Soil water and water use efficiency has been measured and calculated respectively for both growing seasons at the Ralston Project site. In the summer of 1996 more water was stored in the conventional summer fallow (8.9 inches) compared to no-till, chem-fallow (6.6 inches). The lower water storage in no-till fallow was because of water use by Russian thistle. These weeds continued to utilize water after being sprayed with a sub-lethal rate of 2,4-D. Also in 1996, spring planted safflower on summer fallow used more water than winter wheat on fallow.

In the annual cropping response trial for spring grains, 12 spring wheat and 12 spring barley varieties were selected for agronomic evaluation based on preliminary data for fiber characteristics. Varieties were evaluated in no-till and conventional-till environments and at two locations - Ralston with an 11 inch rainfall and Dusty with 16 inch rainfall. At Ralston, grain yields of both spring wheat and barley were reduced 20% in small, no-till plots. In 1998, seeding rate and nitrogen fertilization will each be increased 10 to 15% compared to conventional tillage.

Economic analysis will occur in 1999- 2001 at the end of the experiment. However, for each year crop yield, protein, and all production costs will be recorded. At the end of the study crop production systems will be ranked both by average profitability and risk. Because of abundant and timely rainfall during the 1996-97 growing season, yields were excellent (Table 1).


Table 1. Crop yields for the 1996-97 spring cropping project at Ralston, WA.

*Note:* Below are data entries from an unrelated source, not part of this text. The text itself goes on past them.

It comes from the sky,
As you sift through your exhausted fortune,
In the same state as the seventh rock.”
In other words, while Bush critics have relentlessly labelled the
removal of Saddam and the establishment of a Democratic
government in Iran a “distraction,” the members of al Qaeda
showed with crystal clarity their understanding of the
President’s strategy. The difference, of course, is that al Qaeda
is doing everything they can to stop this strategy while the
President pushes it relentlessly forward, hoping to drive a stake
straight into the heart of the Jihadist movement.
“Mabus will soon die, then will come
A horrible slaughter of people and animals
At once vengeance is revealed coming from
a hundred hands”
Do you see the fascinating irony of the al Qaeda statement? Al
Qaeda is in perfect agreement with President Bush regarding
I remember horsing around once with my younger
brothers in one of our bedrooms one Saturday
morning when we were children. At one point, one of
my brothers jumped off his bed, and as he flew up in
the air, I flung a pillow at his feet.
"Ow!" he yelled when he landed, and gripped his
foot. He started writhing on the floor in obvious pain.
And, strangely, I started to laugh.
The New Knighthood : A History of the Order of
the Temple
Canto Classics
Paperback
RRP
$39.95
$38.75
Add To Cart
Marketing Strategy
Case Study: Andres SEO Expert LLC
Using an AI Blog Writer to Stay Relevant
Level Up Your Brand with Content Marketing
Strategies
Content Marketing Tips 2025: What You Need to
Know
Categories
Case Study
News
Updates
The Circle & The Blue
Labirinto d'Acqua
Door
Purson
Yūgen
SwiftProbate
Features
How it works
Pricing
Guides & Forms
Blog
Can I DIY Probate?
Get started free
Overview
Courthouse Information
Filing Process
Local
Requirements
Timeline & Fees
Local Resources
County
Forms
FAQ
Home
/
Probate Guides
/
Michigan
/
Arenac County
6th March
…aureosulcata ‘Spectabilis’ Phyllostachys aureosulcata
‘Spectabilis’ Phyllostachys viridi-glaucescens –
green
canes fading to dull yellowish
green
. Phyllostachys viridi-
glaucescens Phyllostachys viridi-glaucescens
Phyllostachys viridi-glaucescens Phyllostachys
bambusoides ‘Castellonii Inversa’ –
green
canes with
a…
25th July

Crop system Yield Test wt. Protein
WW/Fallow 58 bu 61.8 13.4%
SW/Fallow 55 bu 62.5 10.0%
HRSW/HRSW 50 bu 61.4 13.0%
HRSW/SB 50 bu 61.9 13.4%
SB/HRSW 1.67 T 51.6 8.7%

WW = winter wheat; SW = soft white spring wheat; HRSW = hard red spring wheat; SB = spring barley.

In 1997 winter wheat (Lewjain) produced on traditional fallow yielded 58 bu/A (0% moisture) which was 5 to 15 bu less than adjacent fields. Yield was lower because the winter wheat was replanted because the soil crusted after a late fall hail storm, and a heavy infestation of downy brome was present. Inputs were also high in this system. Seed was purchased twice, starter fertilizer was added for the second planting, and three separate applications of herbicides were used to control weeds. Soft white spring wheat (Alpowa) produced 55 bu/A on chem-fallow. In both the continuous no-till rotations (HRSW/HRSW and HRSW/SB) hard red spring wheat yielded 50 bu/A. Wheat in these two systems did not make protein (14%) and therefore would not receive premium price. But the higher than normal yield (50 bu) would offset this penalty somewhat. Spring barley, even though it was severely infected with Rhizoctonia foot rot, yielded 1.67 T/A which was approximately 175% more than in 1996. Thus far, the experimental site has received 127% and 145% more precipitation for the first two growing seasons than the long-term average.